The Purpose of Bylaws
By definition, an organization is a "body of persons organized for some specific purpose, as a club, union, or society." The process of writing bylaws will serve to clarify your purpose, provide blocks for building an effective group, and delineate your basic structure.
It also gives both members and potential members a better understanding of what the organization is all about and how it functions. If you bear in mind the value of having a written document that clearly describes the basic framework of your organization, the drafting of the bylaws will be a much easier and more rewarding experience.
Bylaws articulate the purpose of your organization and spell out the procedures for its orderly functioning. Once you have developed the bylaws, they need to be reviewed often. The needs of your group will change over time, and it is important that the bylaws are kept up-to-date to reflect the current state of affairs.

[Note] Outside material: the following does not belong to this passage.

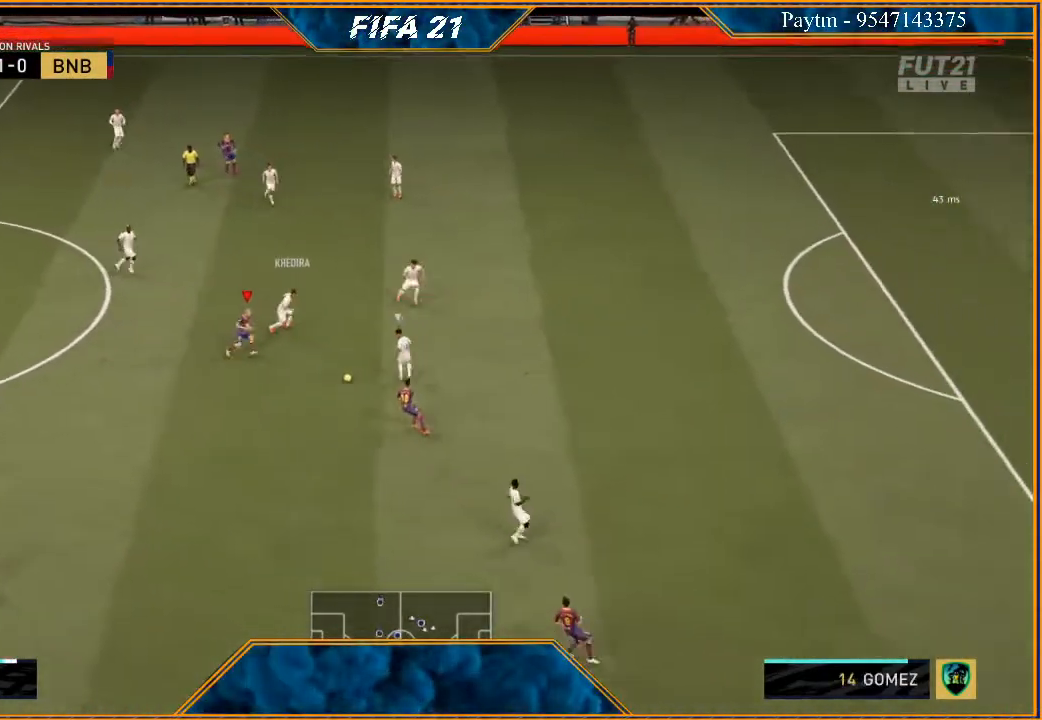
{"buttons": ["L1", "R2"], "left_stick": "down-left", "right_stick": "center", "events": [[133, "left_stick", "down-left"], [400, "L1", "down"]]}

Make sure each member has access to a copy of the bylaws. This will help unify and educate your members by informing them about the opportunities that exist for participation and the procedures that they should follow to be an active, contributing member. A thorough study of the bylaws should be a part of officer training and transition.
What Should Be Covered in the Bylaws
The following is an outline of the standard information to be included in bylaws. The objective is to draft a document that covers these topics in a clear, simple, and concise manner.
- The name of the organization
- Affiliation with other groups (local, state, national, etc.)
- Purpose, aims, functions of the organization
- Membership requirements and limitations
- Officers (titles, duties, term of office, how and when elected)
- Advisor (term of service, how selected)
- Meetings (frequency, special meetings and who calls them)
- Dues (amount and collection procedures, any special fees when payable)
- Executive Board (structure, composition, powers)
- Committees (standing, special, how formed, chairperson, meetings, duties, powers)
- Order of Business (standard agenda for conducting meetings)
- Parliamentary Authority (provisions for rules of order, generally Robert's Rules of Order)
- Other specific policies and procedures unique to your organization necessary for its operation
As your bylaws are updated, your organization should submit updated copies to the Student Activities Office. It is requested that this is done at least once every three years.